> [Assigned task]:
In the piece on Christian parents and The Hobbit, which journal does Dr. Timothy Paul Jones edit?

*** Opening of Passage for review ***

Some Christian parents worry that the magical emphasis of The Hobbit is spiritually unhealthy for their kids, but Dr. Timothy Paul Jones sees something more.
Dr. Jones is a professor at the Southern Baptist Seminary and editor of the Journal of Discipleship and Family Ministry. He’s also a pop culture nerd and an expert on author J.R.R. Tolkien. Here 7 faith secrets he shares about taking kids to see The Hobbit films:
1. The Hobbit Symbolizes God’s Redemptive Plan.
“The best aspect of fantasy books and films like The Hobbit,” says Dr. Timothy Paul Jones, “is how they echo God’s work of redemption – even when they don’t intend to do so. They admit the reality of a cosmos that groans for that moment when evil is defeated and the fallen are redeemed. They hinge on a sacrificial hero who becomes a substitute for unworthy creatures. They reveal an inescapable awareness of our need for a Savior.”
2. The Hobbit is Not Exactly Family Fare.
The original version of The Hobbit was published in 1937 – in an era with different literary standards and no movie ratings. Thus Dr. Jones advises that Tolkien’s text includes a lot of wizardry, a bit of burglary, a couple of quite violent conflicts, and plenty of puffing on pipe-weed. Not exactly today’s family fare, but: “The Hobbit films are likely to provide foundations for fruitful family discussions about magic and morals, wealth and war, and more.”

*** Close of Passage for review ***
*** Opening of Data excerpts ***

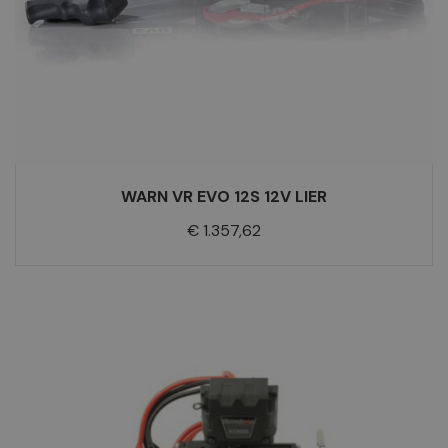
WARN VR EVO 12S 12V LIER
Prijs
€ 1.357,62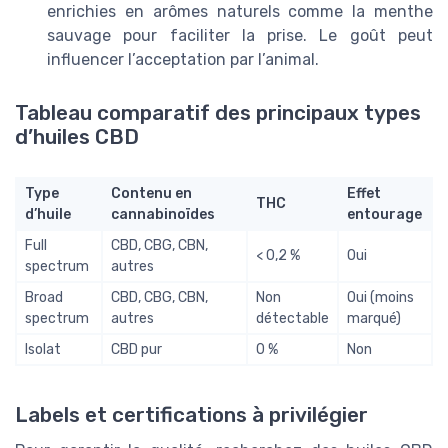
enrichies en arômes naturels comme la menthe
sauvage pour faciliter la prise. Le goût peut
influencer l’acceptation par l’animal.
Tableau comparatif des principaux types
d’huiles CBD
Type
Contenu en
Effet
THC
d’huile
cannabinoïdes
entourage
Full
CBD, CBG, CBN,
< 0,2 %
Oui
spectrum
autres
Broad
CBD, CBG, CBN,
Non
Oui (moins
spectrum
autres
détectable
marqué)
Isolat
CBD pur
0 %
Non
Labels et certifications à privilégier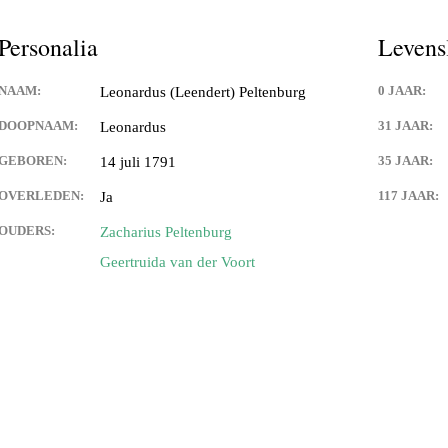
Personalia
Levens
NAAM:
0 JAAR:
Leonardus (Leendert) Peltenburg
DOOPNAAM:
31 JAAR:
Leonardus
GEBOREN:
35 JAAR:
14 juli 1791
OVERLEDEN:
117 JAAR:
Ja
OUDERS:
Zacharius Peltenburg
Geertruida van der Voort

*** Close of Data excerpts ***

> [Exercise response]:
The Journal of Discipleship and Family Ministry.